Tuesday, May 8, 2018
THE GATE
Imagine yourself outside a high stone wall in front of an iron gate. Without knowing anything else, what assumptions are we tempted to make? We may think by the wall we are meant to be excluded and have no right to be inside. We may think a rich man lives in there and wants nothing to do with us. We may suppose he is high-minded, exclusively snobbish, someone with an aristocratic, elitist attitude. We are supposing things about someone else' life, not our own. Perhaps we take no thought at all that we have done nothing to earn admittance and possibly have not recognized any opportunity for admittance if it was offered.
We might be tempted to be jealous. Why is he rich and I am not? He must have advantages I do not have. His advantages are unfair, I should have had them.
We see a limo come out and it drives right by us. We assume He wants no contact. But in reality we know nothing (or at least little) about him. We know nothing about his attitude toward charity. We know nothing about how kind or unkind he is. We know nothing about how or what he desires about contact with other people.
How often do we think of ourselves a bit like Lazarus the beggar outside the rich man’s gate as in Luke 16:20? We are the poor and needy: ignored by the rich and powerful.

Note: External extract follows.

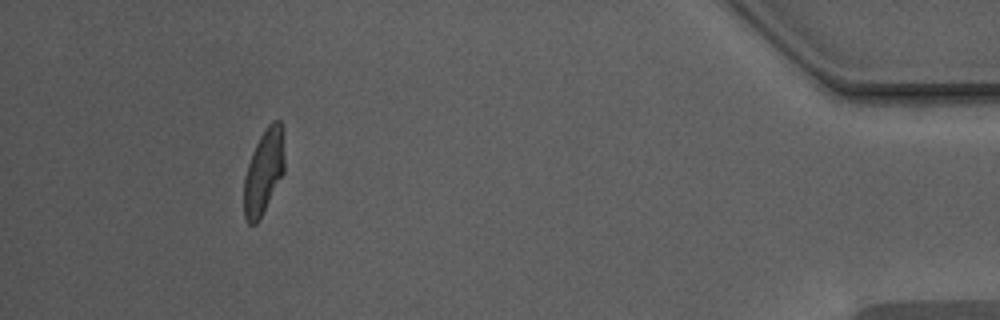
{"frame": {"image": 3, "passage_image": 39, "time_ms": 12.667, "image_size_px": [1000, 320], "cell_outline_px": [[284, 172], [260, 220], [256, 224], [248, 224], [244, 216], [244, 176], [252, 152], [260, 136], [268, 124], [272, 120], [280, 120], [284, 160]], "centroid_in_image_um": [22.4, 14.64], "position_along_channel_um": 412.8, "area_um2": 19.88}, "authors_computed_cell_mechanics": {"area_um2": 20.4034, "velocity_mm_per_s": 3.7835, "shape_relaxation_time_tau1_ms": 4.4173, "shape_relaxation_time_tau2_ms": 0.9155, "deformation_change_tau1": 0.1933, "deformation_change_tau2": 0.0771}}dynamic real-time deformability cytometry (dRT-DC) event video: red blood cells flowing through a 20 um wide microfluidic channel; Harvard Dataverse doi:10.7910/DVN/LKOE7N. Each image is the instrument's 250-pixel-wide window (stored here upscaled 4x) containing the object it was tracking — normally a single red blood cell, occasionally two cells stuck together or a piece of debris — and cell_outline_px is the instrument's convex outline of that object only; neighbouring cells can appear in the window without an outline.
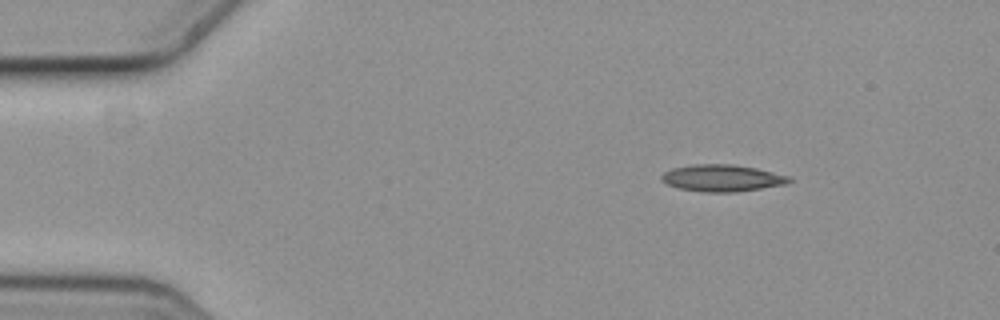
{"species": "common noctule bat (a hibernating species)", "species_latin": "Nyctalus noctula", "temperature_condition": "cold", "stored_images_in_passage": 4, "camera_frame_rate_fps": 3000, "um_per_image_px": 0.085, "animal": {"sex": "female", "body_mass_g": 19.3, "forearm_length_mm": 54.1}, "frame": {"image": 1, "passage_image": 1, "time_ms": 0.0, "image_size_px": [1000, 320], "cell_outline_px": [[792, 180], [784, 184], [760, 188], [732, 192], [704, 192], [680, 188], [668, 184], [660, 180], [660, 176], [664, 172], [672, 168], [692, 164], [732, 164], [756, 168], [788, 176]], "centroid_in_image_um": [61.32, 15.12], "position_along_channel_um": 23.7, "area_um2": 19.71}}
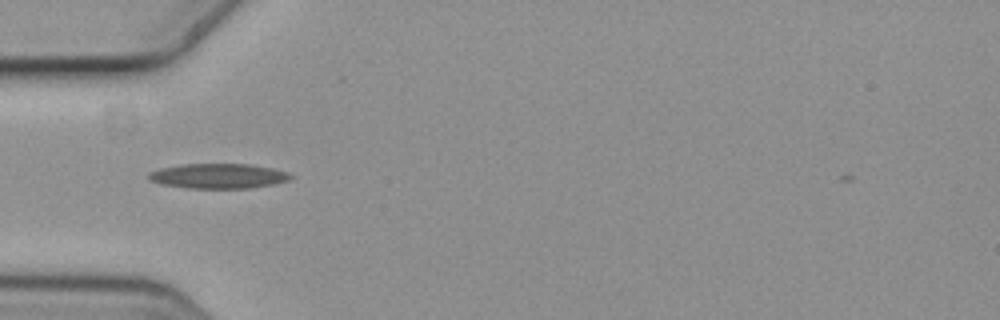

But what if we had the gate advantage?
We, in fact, do have advantages over others. In our own ways we have advantages, though perhaps not in money. Do we stop to think of what these are? Can we name them? Are we proud of them? Do we position ourselves among others by using them? How do we handle these advantages? Do we use them well or do we use them to dominate?
It didn’t play out well for the rich man who drove past Lazarus day-by-day. Let’s be aware of what is around us as we drive out our gate in our limousines.